I didn’t say anything. Just waited, watching her face, trying to read whatever was happening behind those green eyes.

She took a breath, the kind of breath people take before they jump off something high.

“My mother left when I was twelve. Just... walked out one day. No warning, no real explanation. She sent birthday cards for a few years, and then nothing.”

She stared at her coffee, not at me. Her fingers traced the rim of the cup, around and around. “My dad never recovered. He just... crumbled. Stopped being a person, really. Went through the motions until his heart gave out when I was nineteen.”

I knew some of this. Fragments she’d let slip over the year we’d been dancing around each other, pieces I’d had to assemble myself because she’d never told the whole story at once. But she’d never laid it out like this. Straight, unguarded, without the protective layer of sarcasm she usually wrapped around anything real.

“I’m sorry,” I said. “That’s?—”

“It did a number on me.” She cut me off, and I understood, she needed to get it all out before she lost her nerve.

“Watching someone love that hard and then just... shatter when it was gone. I decided somewhere along the way that I’d never let anyone matter that much. That if I kept one foot out the door, I’d be the one leaving instead of the one left behind.”

She finally looked up at me. Her eyes were bright, not quite wet but close. I’d never seen Maggie this close to tears over anything that wasn’t a book.

“I’ve been unfair to you. I pushed you away every time things got real because I was terrified of what would happen if I let you in. And that’s not—” She swallowed, her throat moving visibly. “That’s not your fault. It’s mine.”
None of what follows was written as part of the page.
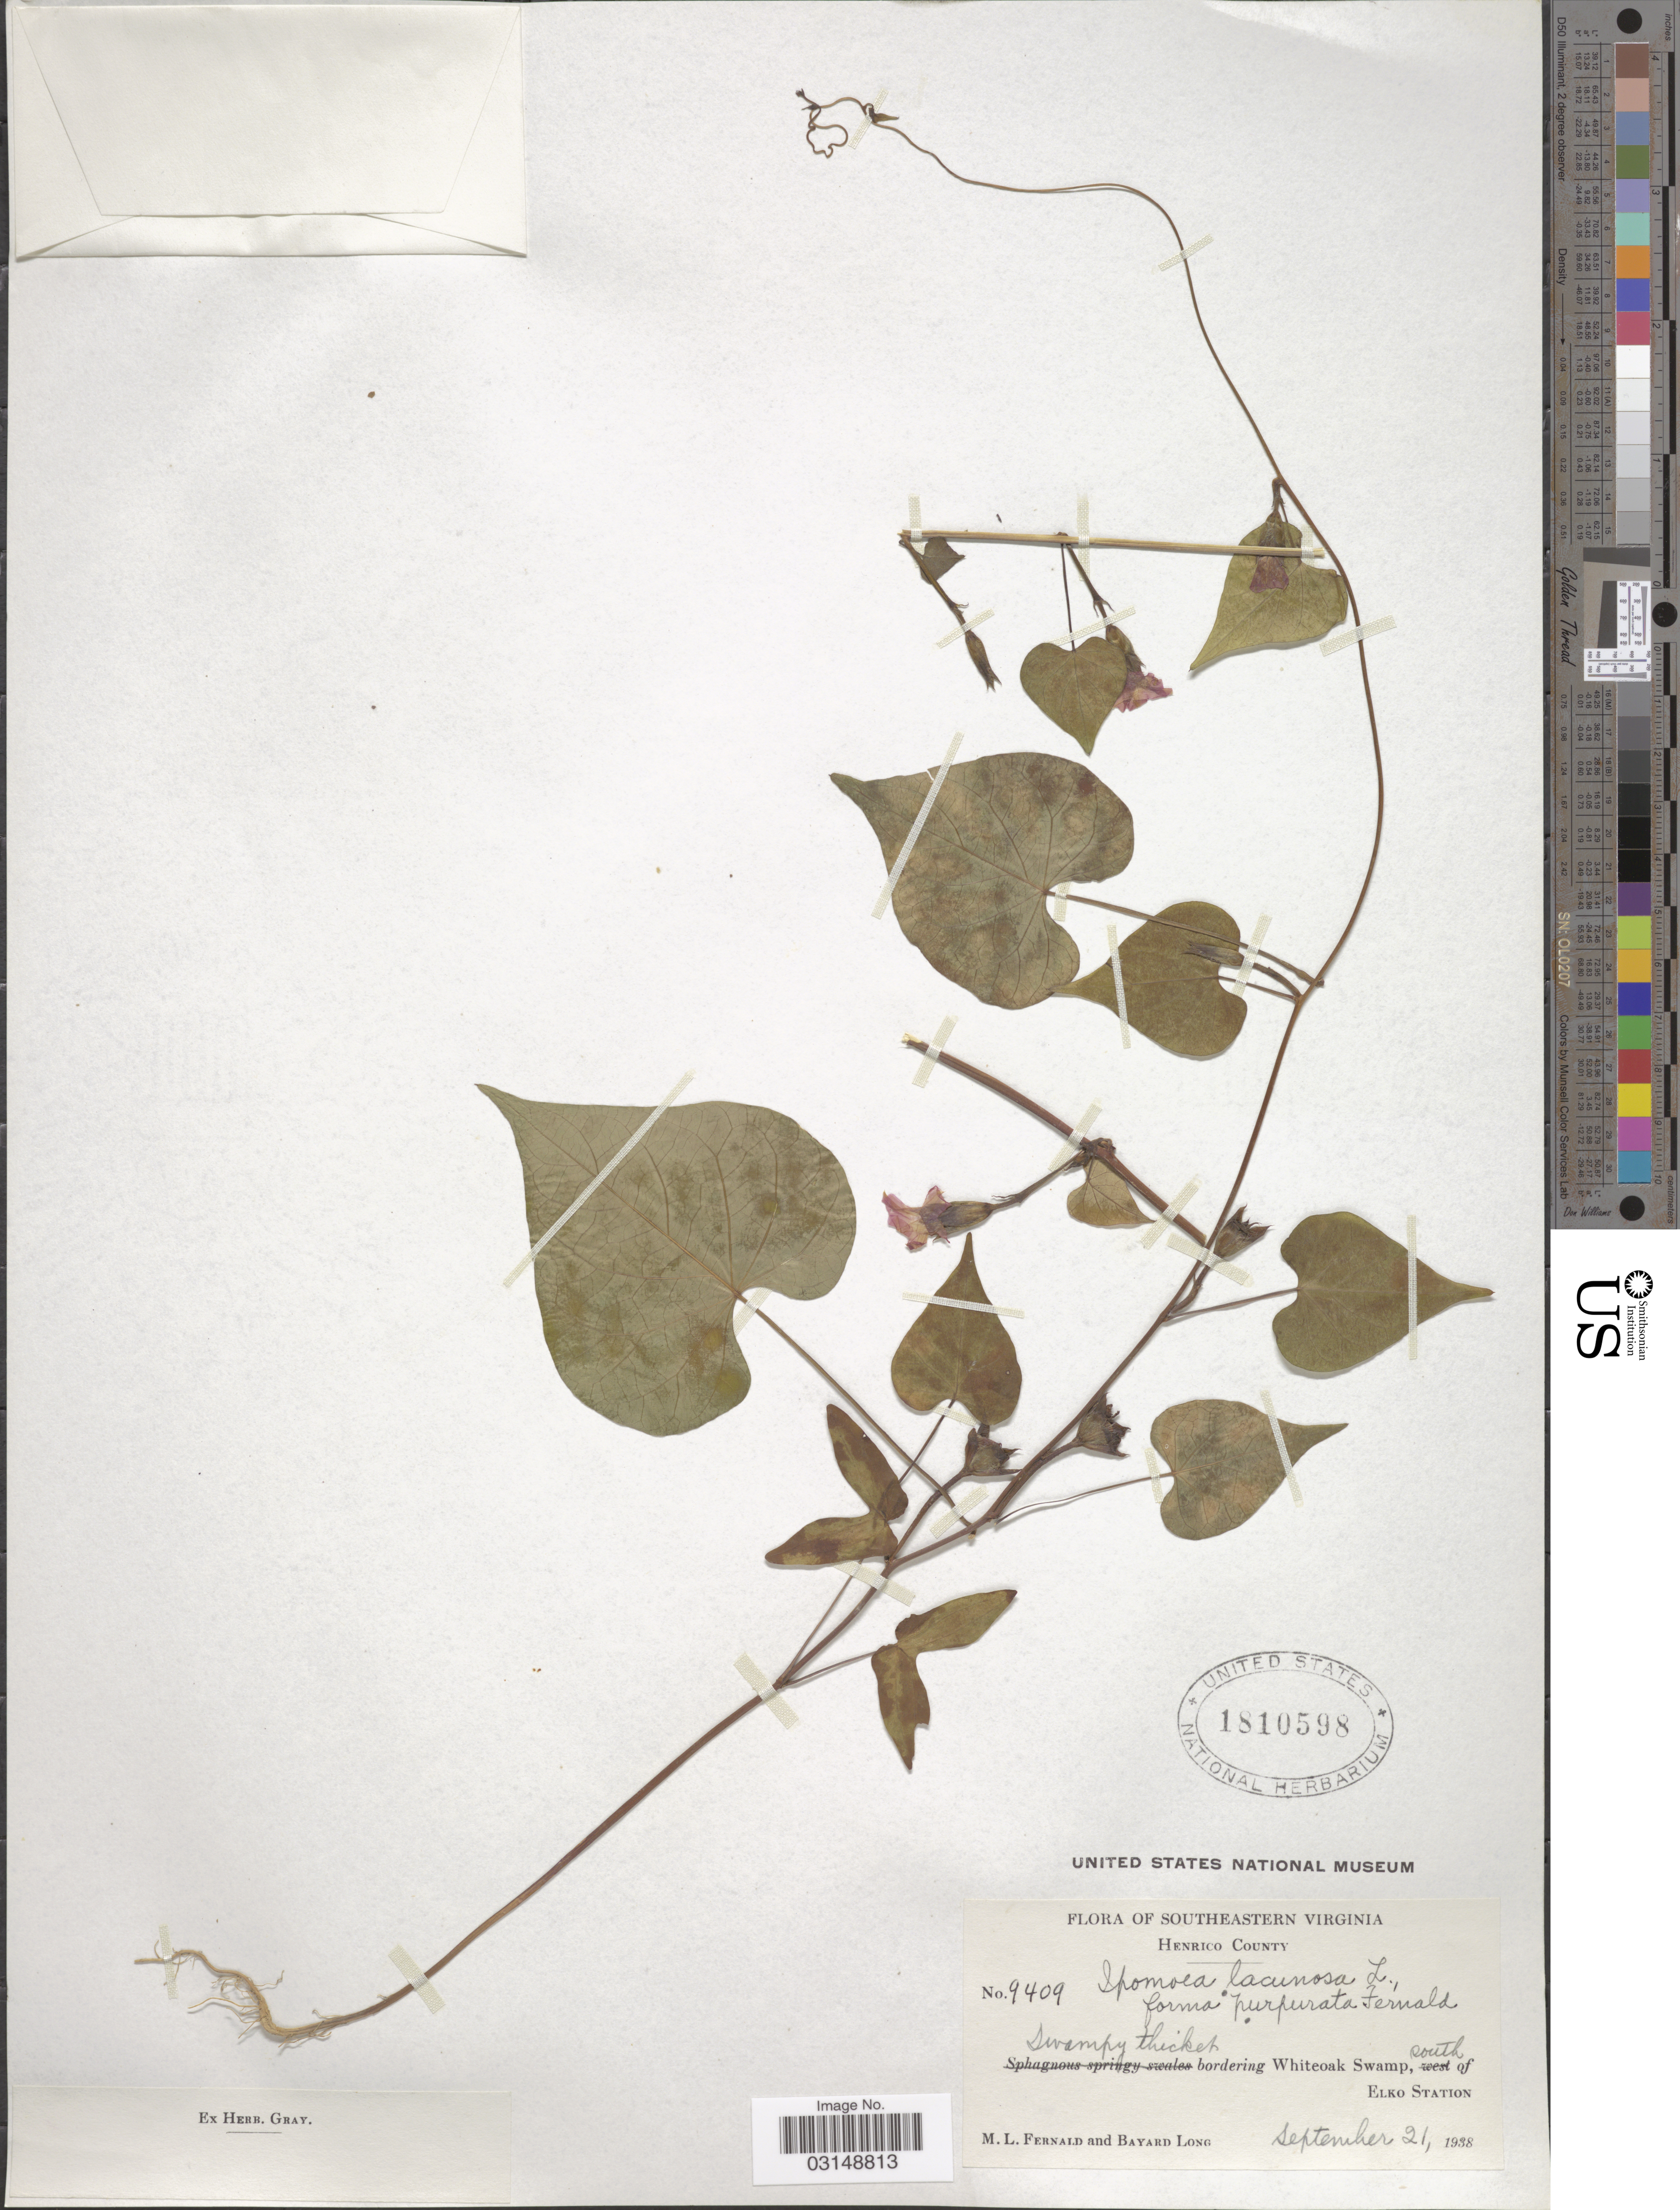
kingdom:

I didn’t know what to say. In a year of pushing and pulling, of canceled plans and unanswered calls, Maggie had never once admitted she was scared. Never once taken responsibility for the distance between us without immediately deflecting into a joke.

“I know you’re seeing Rebecca,” she said.

The shift caught me off guard. “It’s not serious,” I heard myself say. “We’re just... It’s casual. She’s easy to be with.”

The words hung between us. I watched Maggie absorb them, watched her understand exactly what I wasn’t saying.Easy. Uncomplicated. Not like you.

She nodded slowly, looking down at her coffee again. “Not like me.”

“Maggie—”

“No, it’s okay. I earned that.” She looked up again, and there was something steady in her expression now, like she’d found solid ground. “I’m not asking you to break up with her. I’m just asking for a chance. A real one. To show you I’ve changed.”

I stared at her across the table, this woman I’d spent a year wanting and three months trying to forget. This wasn’t the Maggie I knew. The woman I knew would never ask for something this directly, would never make herself this vulnerable, would never sit in a diner booth and admit she was scared and ask for another chance like it was simple.

“What changed?” The question came out before I could stop it.

She was quiet for a long moment. I watched her weigh something—options, words, truths she couldn’t tell me. Her fingers had stopped tracing the cup. She sat very still.

“I woke up,” she said finally. “I just... woke up.”

She stood, leaving a few dollars on the table for her untouched coffee.